PROBLEMS TO SOLVE:
1. In the article on CLUE baselines, which library did the author use to build the new baselines?
2. Reproduce the part of the CLUE baselines article between "By 苏剑林 | October" and "a painful experience.", inclusive, word for word.

PASSAGE FOR REVIEW:
*** Block opens ***

By 苏剑林 | October 31, 2021
CLUE (Chinese GLUE) is an evaluation benchmark for Chinese Natural Language Processing, and it has already gained recognition from many teams. The official CLUE GitHub provides baselines for TensorFlow and PyTorch, but they are not very readable or easy to debug. In fact, whether it's TensorFlow or PyTorch, CLUE or GLUE, the author believes that most available baseline codes are far from user-friendly, and trying to understand them can be quite a painful experience.
Therefore, I decided to implement a set of CLUE baselines based on bert4keras. After a period of testing, I have basically reproduced the official benchmark results, and even outperformed them on some tasks. Most importantly, all the code is kept as clear and readable as possible, truly living up to the motto "Deep Learning for Humans."
Code Link: https://github.com/bojone/CLUE-bert4keras
Code Introduction
Below is a brief introduction to the construction ideas for each task baseline in this code. Before reading the article and code, readers are encouraged to observe the data format of each task themselves, as I will not provide a detailed introduction to the task data here.
Text Classification
First are the IFLYTEK and TNEWS tasks, which are ordinary text classification problems. The approach is very simple: use the conventional "[CLS] + sentence + [SEP]" input into BERT, and then take the hidden vector of [CLS] for classification.

*** Block closes ***

DATA SECTION:
*** Block opens ***

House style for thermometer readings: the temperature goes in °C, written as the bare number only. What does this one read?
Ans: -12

*** Block closes ***
*** Block opens ***

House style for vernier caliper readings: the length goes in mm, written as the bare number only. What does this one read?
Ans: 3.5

*** Block closes ***
*** Block opens ***

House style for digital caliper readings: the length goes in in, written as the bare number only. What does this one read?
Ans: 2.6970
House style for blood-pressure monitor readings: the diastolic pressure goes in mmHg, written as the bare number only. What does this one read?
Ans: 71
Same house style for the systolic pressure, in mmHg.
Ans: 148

*** Block closes ***

ANSWERS PROVIDED:
1. bert4keras

2.
By 苏剑林 | October 31, 2021
CLUE (Chinese GLUE) is an evaluation benchmark for Chinese Natural Language Processing, and it has already gained recognition from many teams. The official CLUE GitHub provides baselines for TensorFlow and PyTorch, but they are not very readable or easy to debug. In fact, whether it's TensorFlow or PyTorch, CLUE or GLUE, the author believes that most available baseline codes are far from user-friendly, and trying to understand them can be quite a painful experience.